L’impianto del libro è semplice, rassicurante. In quattro ariosi capitoli l’Autore c’informa che cosa sia una via strata, come la si costruisca, che cosa ci si deve aspettar d’incontrare lungo il suo “asse attrezzato”; quindi, partendo dall’Urbe (ma da due differenti luoghi di essa), si percorrono l’Appia partendo da porta Capena fino a Brindisi, la Flaminia da porta Fontinalis (oggi piazza del Popolo); mentre per la Via Emilia – da considerarsi una continuazione della Flaminia – si deve partire dal ponte di Tiberio a Rimini per arrivare a Piacenza. Lungo questi itinerari (che sarebbe davvero bello poter ripercorrere con calma degna dei tempi andati, a piedi), si snodano paesaggi, ricordi, meraviglie.

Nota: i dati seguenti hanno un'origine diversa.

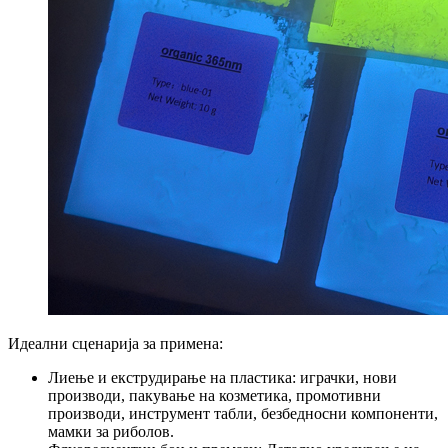
Идеални сценарија за примена:
Лиење и екструдирање на пластика: играчки, нови
производи, пакување на козметика, промотивни
производи, инструмент табли, безбедносни компоненти,
мамки за риболов.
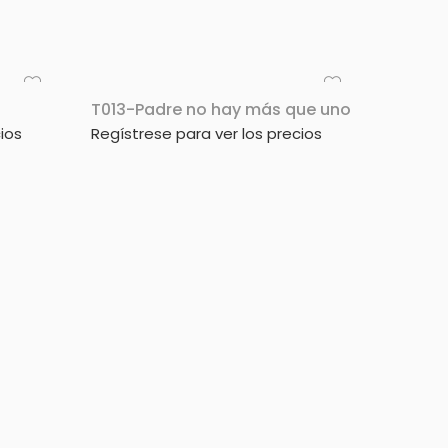
T013-Padre no hay más que uno
ios
Regístrese para ver los precios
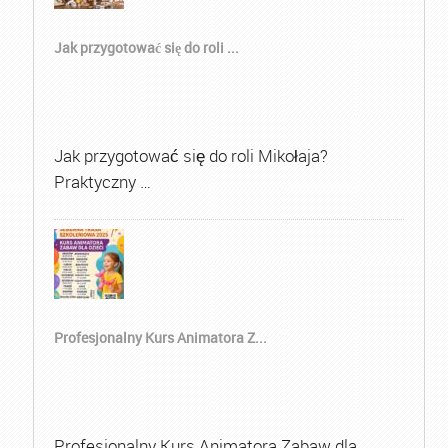
Jak przygotować się do roli ...
Jak przygotować się do roli Mikołaja?
Praktyczny …
Profesjonalny Kurs Animatora Z...
Profesjonalny Kurs Animatora Zabaw dla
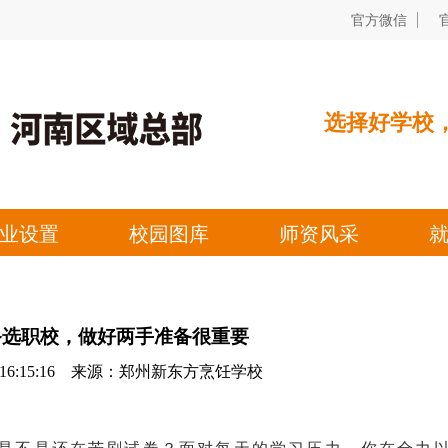
备选职校，做好两手准备很重要
16 16:15:16 来源：郑州新东方烹饪学校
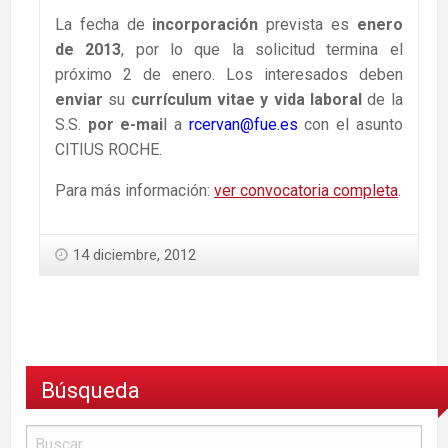
La fecha de
incorporación
prevista es
enero
de 2013
, por lo que la solicitud termina el
próximo 2 de enero. Los interesados deben
enviar
su
currículum vitae y vida laboral
de la
S.S.
por e-mai
l a
rcervan@fue.es
con el asunto
CITIUS ROCHE.
Para más información:
ver convocatoria completa
.
14 diciembre, 2012
Búsqueda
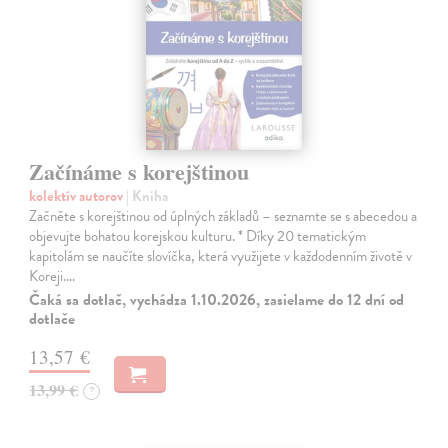
Začínáme s korejštinou
kolektív autorov
| Kniha
Začněte s korejštinou od úplných základů – seznamte se s abecedou a
objevujte bohatou korejskou kulturu. * Díky 20 tematickým
kapitolám se naučíte slovíčka, která využijete v každodenním životě v
Koreji.…
Čaká sa dotlač, vychádza 1.10.2026, zasielame do 12 dní od
dotlače
13,57 €
13,99 €
?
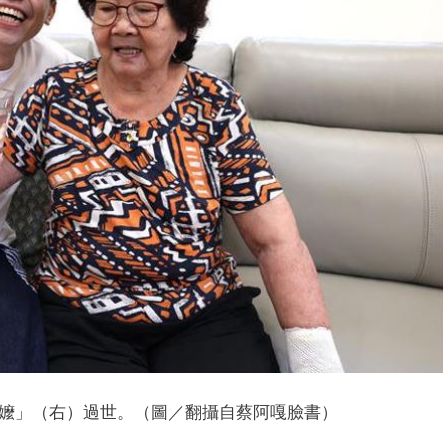
嬤」（右）過世。（圖／翻攝自蔡阿嘎臉書）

Ripercorriamola insieme con Brizzi, questa nostra penisola italica: e sotto la sua sicura guida. Il luogo del Domine, quo vadis?, gli otia di Capua, le tracce di Ulisse verso Terracina, il ponte Milvio, l’arco di Augusto ad Ancona e a Rimini…
Certo, per me resta un desiderio. Bisognerà percorrerla pure, con Brizzi, anche quella splendida regione attraversata dalla Cassia: il magico Latium vetus del quale mi parlava Paolo Sommella quando eravamo tutti e due allievi ufficiali d’aeronautica a Pozzuoli; e il mithraeum di Sutri; e il “Santo Sepolcro” di Acquapendente. Ma questa sarà magari materia di un prossimo nuovo libro di Brizzi.